▸ YOUR GOAL
Copy word for word, please, the lines of the entries below running from the one containing "info@newhopeumc.org" to the one containing "LICENSED: TEXAS & NEW MEXICO", both ends included.

Data items:

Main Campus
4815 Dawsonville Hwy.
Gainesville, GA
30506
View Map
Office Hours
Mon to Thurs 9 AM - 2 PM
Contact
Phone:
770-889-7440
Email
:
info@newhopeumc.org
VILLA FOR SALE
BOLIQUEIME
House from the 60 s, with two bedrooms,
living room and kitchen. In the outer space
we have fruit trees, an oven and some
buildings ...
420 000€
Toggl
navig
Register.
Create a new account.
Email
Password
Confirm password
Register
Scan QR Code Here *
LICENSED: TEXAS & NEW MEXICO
---
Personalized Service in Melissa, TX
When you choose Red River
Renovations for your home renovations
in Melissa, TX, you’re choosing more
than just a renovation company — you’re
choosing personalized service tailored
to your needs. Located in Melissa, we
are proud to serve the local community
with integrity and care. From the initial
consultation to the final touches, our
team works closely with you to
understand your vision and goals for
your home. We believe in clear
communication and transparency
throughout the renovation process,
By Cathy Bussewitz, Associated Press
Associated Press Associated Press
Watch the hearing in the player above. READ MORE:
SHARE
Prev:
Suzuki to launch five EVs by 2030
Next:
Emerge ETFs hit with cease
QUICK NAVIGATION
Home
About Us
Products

▸ ANSWER TO THIS EXERCISE
info@newhopeumc.org
VILLA FOR SALE
BOLIQUEIME
House from the 60 s, with two bedrooms,
living room and kitchen. In the outer space
we have fruit trees, an oven and some
buildings ...
420 000€
Toggl
navig
Register.
Create a new account.
Email
Password
Confirm password
Register
Scan QR Code Here *
LICENSED: TEXAS & NEW MEXICO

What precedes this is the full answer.